[Saved data entries]

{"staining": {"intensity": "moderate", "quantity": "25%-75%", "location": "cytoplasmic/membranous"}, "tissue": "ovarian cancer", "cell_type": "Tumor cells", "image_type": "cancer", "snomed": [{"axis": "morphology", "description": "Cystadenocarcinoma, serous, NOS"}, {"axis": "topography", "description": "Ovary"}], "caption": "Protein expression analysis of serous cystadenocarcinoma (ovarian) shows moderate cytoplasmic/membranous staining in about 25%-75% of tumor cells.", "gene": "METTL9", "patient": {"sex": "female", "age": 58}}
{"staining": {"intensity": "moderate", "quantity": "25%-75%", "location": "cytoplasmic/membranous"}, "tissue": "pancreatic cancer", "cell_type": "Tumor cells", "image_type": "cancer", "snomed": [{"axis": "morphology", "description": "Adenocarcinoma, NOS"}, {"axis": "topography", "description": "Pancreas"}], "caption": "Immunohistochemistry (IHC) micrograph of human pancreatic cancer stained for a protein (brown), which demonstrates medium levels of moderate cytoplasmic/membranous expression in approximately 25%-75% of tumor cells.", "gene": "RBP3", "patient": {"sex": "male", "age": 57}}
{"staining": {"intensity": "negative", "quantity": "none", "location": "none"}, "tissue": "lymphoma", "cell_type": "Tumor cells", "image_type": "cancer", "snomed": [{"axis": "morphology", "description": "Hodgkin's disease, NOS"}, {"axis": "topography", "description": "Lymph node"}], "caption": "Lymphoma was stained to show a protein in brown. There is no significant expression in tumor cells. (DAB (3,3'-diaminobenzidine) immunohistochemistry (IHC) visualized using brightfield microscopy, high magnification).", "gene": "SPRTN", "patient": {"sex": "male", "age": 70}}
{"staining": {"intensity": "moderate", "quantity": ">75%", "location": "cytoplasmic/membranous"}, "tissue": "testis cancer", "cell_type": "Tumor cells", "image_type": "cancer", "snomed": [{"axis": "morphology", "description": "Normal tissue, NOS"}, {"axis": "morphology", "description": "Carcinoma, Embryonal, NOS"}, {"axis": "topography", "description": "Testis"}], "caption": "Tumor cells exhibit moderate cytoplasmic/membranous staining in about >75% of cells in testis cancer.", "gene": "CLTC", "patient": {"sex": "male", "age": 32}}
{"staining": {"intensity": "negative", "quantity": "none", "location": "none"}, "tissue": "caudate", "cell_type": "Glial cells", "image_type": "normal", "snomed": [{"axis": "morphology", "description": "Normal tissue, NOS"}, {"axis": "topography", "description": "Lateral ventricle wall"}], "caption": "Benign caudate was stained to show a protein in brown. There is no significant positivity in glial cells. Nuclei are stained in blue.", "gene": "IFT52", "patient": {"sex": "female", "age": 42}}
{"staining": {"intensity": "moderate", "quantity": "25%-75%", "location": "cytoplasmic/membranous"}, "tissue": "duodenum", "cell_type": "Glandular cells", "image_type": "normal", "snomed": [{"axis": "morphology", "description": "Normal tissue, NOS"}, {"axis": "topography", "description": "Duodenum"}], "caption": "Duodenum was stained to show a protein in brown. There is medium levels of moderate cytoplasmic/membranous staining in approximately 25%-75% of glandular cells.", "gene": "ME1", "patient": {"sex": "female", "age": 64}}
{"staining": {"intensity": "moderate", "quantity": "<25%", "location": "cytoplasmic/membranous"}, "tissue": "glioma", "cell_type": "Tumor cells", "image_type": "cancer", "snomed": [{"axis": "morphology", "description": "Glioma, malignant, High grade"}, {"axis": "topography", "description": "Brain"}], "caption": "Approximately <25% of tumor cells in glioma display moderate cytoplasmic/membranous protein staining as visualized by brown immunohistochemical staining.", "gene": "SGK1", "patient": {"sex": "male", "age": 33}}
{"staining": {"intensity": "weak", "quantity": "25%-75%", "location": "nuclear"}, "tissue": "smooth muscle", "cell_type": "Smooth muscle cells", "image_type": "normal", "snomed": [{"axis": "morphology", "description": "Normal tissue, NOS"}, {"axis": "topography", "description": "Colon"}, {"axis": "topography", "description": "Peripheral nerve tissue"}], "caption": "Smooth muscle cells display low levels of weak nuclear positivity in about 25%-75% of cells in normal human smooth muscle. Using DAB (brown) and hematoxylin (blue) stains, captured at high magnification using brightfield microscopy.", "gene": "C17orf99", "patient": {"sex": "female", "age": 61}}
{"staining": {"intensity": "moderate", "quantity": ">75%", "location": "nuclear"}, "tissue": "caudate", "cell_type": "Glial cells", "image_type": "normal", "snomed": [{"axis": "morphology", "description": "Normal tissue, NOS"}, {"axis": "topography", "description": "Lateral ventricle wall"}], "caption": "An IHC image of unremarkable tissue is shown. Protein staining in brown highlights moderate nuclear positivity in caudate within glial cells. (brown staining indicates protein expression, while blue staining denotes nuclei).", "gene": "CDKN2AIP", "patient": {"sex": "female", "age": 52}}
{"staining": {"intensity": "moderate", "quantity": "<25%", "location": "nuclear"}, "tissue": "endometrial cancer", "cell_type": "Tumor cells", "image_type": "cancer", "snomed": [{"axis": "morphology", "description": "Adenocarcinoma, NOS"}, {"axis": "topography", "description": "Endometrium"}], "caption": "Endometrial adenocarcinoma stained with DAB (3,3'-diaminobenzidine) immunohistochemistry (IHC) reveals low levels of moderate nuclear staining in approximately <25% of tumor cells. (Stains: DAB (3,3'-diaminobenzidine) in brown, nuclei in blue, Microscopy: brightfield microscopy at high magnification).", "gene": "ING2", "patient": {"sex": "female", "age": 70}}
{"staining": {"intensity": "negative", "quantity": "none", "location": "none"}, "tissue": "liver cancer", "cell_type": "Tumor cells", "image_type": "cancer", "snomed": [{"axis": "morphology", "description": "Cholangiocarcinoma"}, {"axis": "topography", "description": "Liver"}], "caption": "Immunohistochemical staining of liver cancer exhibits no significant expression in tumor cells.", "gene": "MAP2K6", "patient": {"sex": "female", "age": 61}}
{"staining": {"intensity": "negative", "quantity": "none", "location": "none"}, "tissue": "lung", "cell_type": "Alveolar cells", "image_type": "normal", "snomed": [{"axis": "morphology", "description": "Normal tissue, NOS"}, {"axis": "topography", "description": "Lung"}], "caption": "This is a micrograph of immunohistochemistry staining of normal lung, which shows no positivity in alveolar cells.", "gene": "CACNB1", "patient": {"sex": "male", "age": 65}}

■ WHAT YOU ARE ASKED TO DO: Reproduce all entries. Keep them exact.

■ ANSWER BELOW:
{"staining": {"intensity": "moderate", "quantity": "25%-75%", "location": "cytoplasmic/membranous"}, "tissue": "ovarian cancer", "cell_type": "Tumor cells", "image_type": "cancer", "snomed": [{"axis": "morphology", "description": "Cystadenocarcinoma, serous, NOS"}, {"axis": "topography", "description": "Ovary"}], "caption": "Protein expression analysis of serous cystadenocarcinoma (ovarian) shows moderate cytoplasmic/membranous staining in about 25%-75% of tumor cells.", "gene": "METTL9", "patient": {"sex": "female", "age": 58}}
{"staining": {"intensity": "moderate", "quantity": "25%-75%", "location": "cytoplasmic/membranous"}, "tissue": "pancreatic cancer", "cell_type": "Tumor cells", "image_type": "cancer", "snomed": [{"axis": "morphology", "description": "Adenocarcinoma, NOS"}, {"axis": "topography", "description": "Pancreas"}], "caption": "Immunohistochemistry (IHC) micrograph of human pancreatic cancer stained for a protein (brown), which demonstrates medium levels of moderate cytoplasmic/membranous expression in approximately 25%-75% of tumor cells.", "gene": "RBP3", "patient": {"sex": "male", "age": 57}}
{"staining": {"intensity": "negative", "quantity": "none", "location": "none"}, "tissue": "lymphoma", "cell_type": "Tumor cells", "image_type": "cancer", "snomed": [{"axis": "morphology", "description": "Hodgkin's disease, NOS"}, {"axis": "topography", "description": "Lymph node"}], "caption": "Lymphoma was stained to show a protein in brown. There is no significant expression in tumor cells. (DAB (3,3'-diaminobenzidine) immunohistochemistry (IHC) visualized using brightfield microscopy, high magnification).", "gene": "SPRTN", "patient": {"sex": "male", "age": 70}}
{"staining": {"intensity": "moderate", "quantity": ">75%", "location": "cytoplasmic/membranous"}, "tissue": "testis cancer", "cell_type": "Tumor cells", "image_type": "cancer", "snomed": [{"axis": "morphology", "description": "Normal tissue, NOS"}, {"axis": "morphology", "description": "Carcinoma, Embryonal, NOS"}, {"axis": "topography", "description": "Testis"}], "caption": "Tumor cells exhibit moderate cytoplasmic/membranous staining in about >75% of cells in testis cancer.", "gene": "CLTC", "patient": {"sex": "male", "age": 32}}
{"staining": {"intensity": "negative", "quantity": "none", "location": "none"}, "tissue": "caudate", "cell_type": "Glial cells", "image_type": "normal", "snomed": [{"axis": "morphology", "description": "Normal tissue, NOS"}, {"axis": "topography", "description": "Lateral ventricle wall"}], "caption": "Benign caudate was stained to show a protein in brown. There is no significant positivity in glial cells. Nuclei are stained in blue.", "gene": "IFT52", "patient": {"sex": "female", "age": 42}}
{"staining": {"intensity": "moderate", "quantity": "25%-75%", "location": "cytoplasmic/membranous"}, "tissue": "duodenum", "cell_type": "Glandular cells", "image_type": "normal", "snomed": [{"axis": "morphology", "description": "Normal tissue, NOS"}, {"axis": "topography", "description": "Duodenum"}], "caption": "Duodenum was stained to show a protein in brown. There is medium levels of moderate cytoplasmic/membranous staining in approximately 25%-75% of glandular cells.", "gene": "ME1", "patient": {"sex": "female", "age": 64}}
{"staining": {"intensity": "moderate", "quantity": "<25%", "location": "cytoplasmic/membranous"}, "tissue": "glioma", "cell_type": "Tumor cells", "image_type": "cancer", "snomed": [{"axis": "morphology", "description": "Glioma, malignant, High grade"}, {"axis": "topography", "description": "Brain"}], "caption": "Approximately <25% of tumor cells in glioma display moderate cytoplasmic/membranous protein staining as visualized by brown immunohistochemical staining.", "gene": "SGK1", "patient": {"sex": "male", "age": 33}}
{"staining": {"intensity": "weak", "quantity": "25%-75%", "location": "nuclear"}, "tissue": "smooth muscle", "cell_type": "Smooth muscle cells", "image_type": "normal", "snomed": [{"axis": "morphology", "description": "Normal tissue, NOS"}, {"axis": "topography", "description": "Colon"}, {"axis": "topography", "description": "Peripheral nerve tissue"}], "caption": "Smooth muscle cells display low levels of weak nuclear positivity in about 25%-75% of cells in normal human smooth muscle. Using DAB (brown) and hematoxylin (blue) stains, captured at high magnification using brightfield microscopy.", "gene": "C17orf99", "patient": {"sex": "female", "age": 61}}
{"staining": {"intensity": "moderate", "quantity": ">75%", "location": "nuclear"}, "tissue": "caudate", "cell_type": "Glial cells", "image_type": "normal", "snomed": [{"axis": "morphology", "description": "Normal tissue, NOS"}, {"axis": "topography", "description": "Lateral ventricle wall"}], "caption": "An IHC image of unremarkable tissue is shown. Protein staining in brown highlights moderate nuclear positivity in caudate within glial cells. (brown staining indicates protein expression, while blue staining denotes nuclei).", "gene": "CDKN2AIP", "patient": {"sex": "female", "age": 52}}
{"staining": {"intensity": "moderate", "quantity": "<25%", "location": "nuclear"}, "tissue": "endometrial cancer", "cell_type": "Tumor cells", "image_type": "cancer", "snomed": [{"axis": "morphology", "description": "Adenocarcinoma, NOS"}, {"axis": "topography", "description": "Endometrium"}], "caption": "Endometrial adenocarcinoma stained with DAB (3,3'-diaminobenzidine) immunohistochemistry (IHC) reveals low levels of moderate nuclear staining in approximately <25% of tumor cells. (Stains: DAB (3,3'-diaminobenzidine) in brown, nuclei in blue, Microscopy: brightfield microscopy at high magnification).", "gene": "ING2", "patient": {"sex": "female", "age": 70}}
{"staining": {"intensity": "negative", "quantity": "none", "location": "none"}, "tissue": "liver cancer", "cell_type": "Tumor cells", "image_type": "cancer", "snomed": [{"axis": "morphology", "description": "Cholangiocarcinoma"}, {"axis": "topography", "description": "Liver"}], "caption": "Immunohistochemical staining of liver cancer exhibits no significant expression in tumor cells.", "gene": "MAP2K6", "patient": {"sex": "female", "age": 61}}
{"staining": {"intensity": "negative", "quantity": "none", "location": "none"}, "tissue": "lung", "cell_type": "Alveolar cells", "image_type": "normal", "snomed": [{"axis": "morphology", "description": "Normal tissue, NOS"}, {"axis": "topography", "description": "Lung"}], "caption": "This is a micrograph of immunohistochemistry staining of normal lung, which shows no positivity in alveolar cells.", "gene": "CACNB1", "patient": {"sex": "male", "age": 65}}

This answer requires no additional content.